The PAF triggers virtual probes that run NIs to identify network anomalies and alert you to the first occurrence and transient problems. These consist of:

Internal Probes

  • Primary Probes: Primary probes use Network Intents to check for anomalies (e.g., device configuration changes and interface errors) and poll at any desired frequency. NetBrain supports two types of primary probes:
    • Alert-based Probe: triggered by a device-generated anomaly (configuration-related information).
    • Timer-based Probe: triggered by an interval timer and can be used for scheduled CLI and scheduled NI tasks.
  • Secondary Probes: Secondary probes are only triggered by primary probes because of an alert when more detailed diagnostic investigations are needed.

External Probes are used for integration with other monitoring systems. Once the integration is complete, the alert triggered by 3rd-party systems can implicitly generate external probes.

When NetBrain probes detect alerts, they automatically send notifications to engineers.

It can horizontally scale as:

  • Distributed analysis on front servers: the data retrieval and flash probe calculation are executed on front servers locally, which can be scaled to a very large network with distributed front servers.
  • Hierarchical analysis from Primary Probe -> Secondary Probe-> Network Intent: the hierarchical design allows the system to efficiently use the resources to run Network Intent automation across the entire network.

Timer

An Intent Timer can run ADT intents at certain-defined intervals against established baselines in support of network compliance and audits. At any desired interval, before deteriorating conditions can generate alerts, it tests network intents against the baselines and provides an advanced warning.

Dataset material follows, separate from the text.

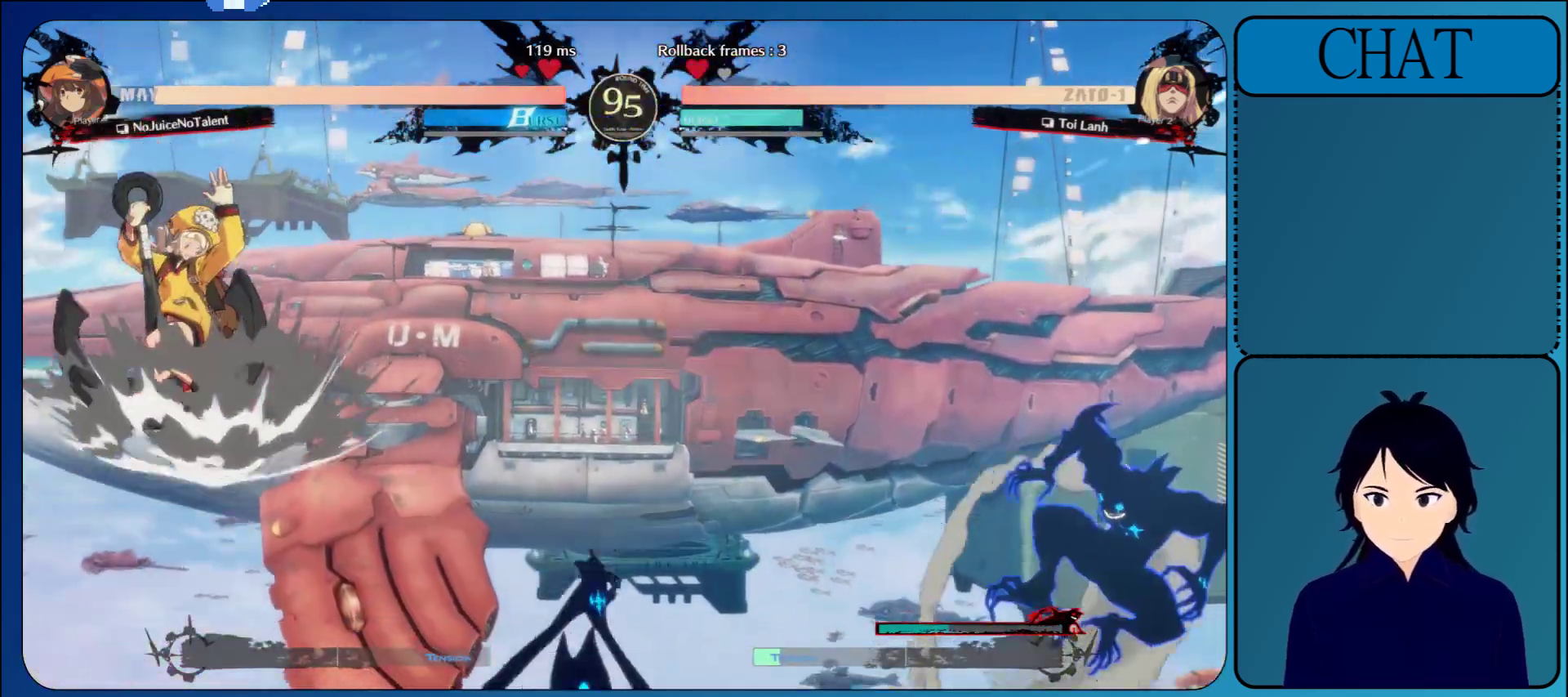
{"buttons": [], "left_stick": "left", "events": [[83, "CROSS", "up"], [267, "left_stick", "left"], [317, "L1", "down"], [450, "L1", "up"]]}
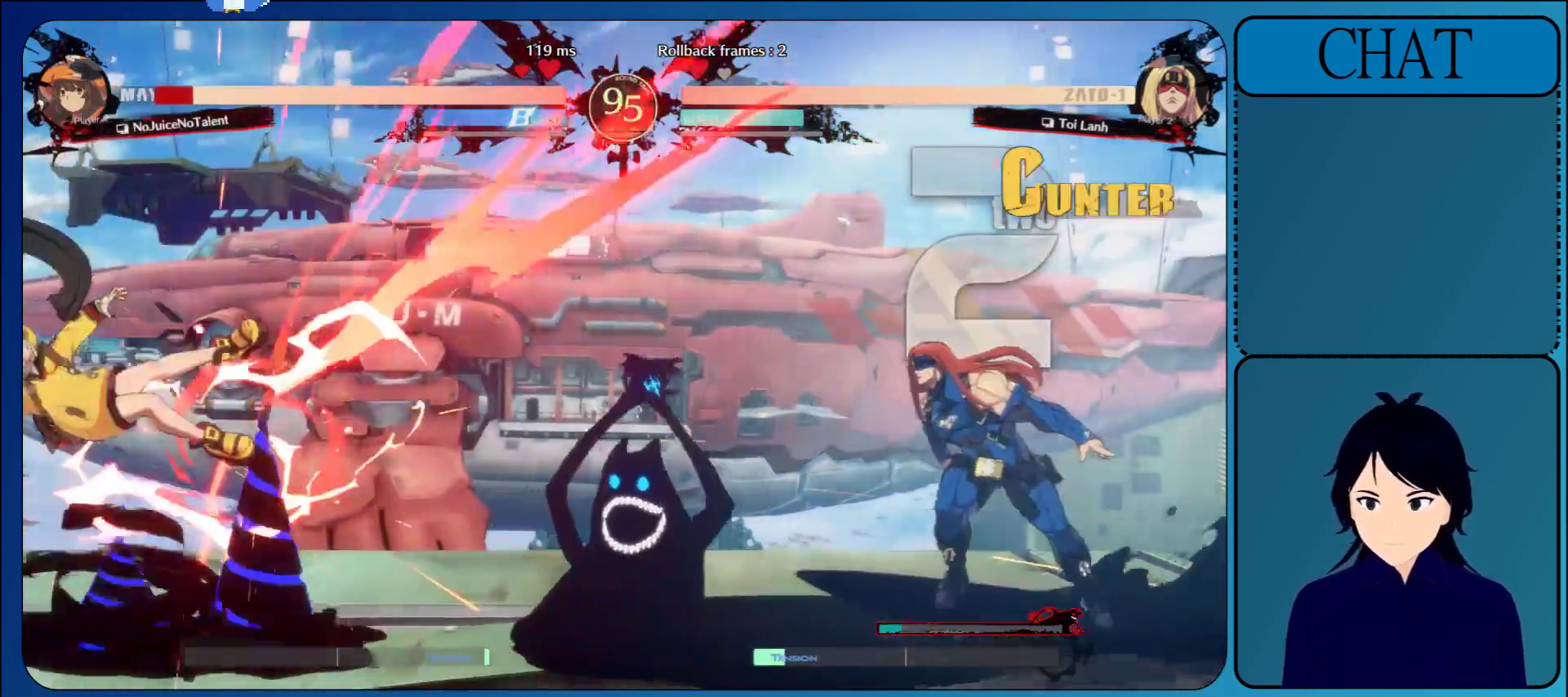
{"buttons": ["L1"], "left_stick": "left", "events": [[50, "L1", "down"], [200, "L1", "up"], [267, "L1", "down"], [417, "L1", "up"], [500, "L1", "down"]]}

IBA Center Preventive Automation via ADT – Intent Timer

Reporting Dashboard

NetBrain displays the data from the probes in an easy-to-use Preventive Automation Dashboard showing the number of device alerts by probe and by Intent.

Automate Compliance and Security Checks

Preventive Automation allows you to define the compliance and security check rules within Network Intents and expand the check to the entire network via Network Intent Cluster, which the system executes automatically.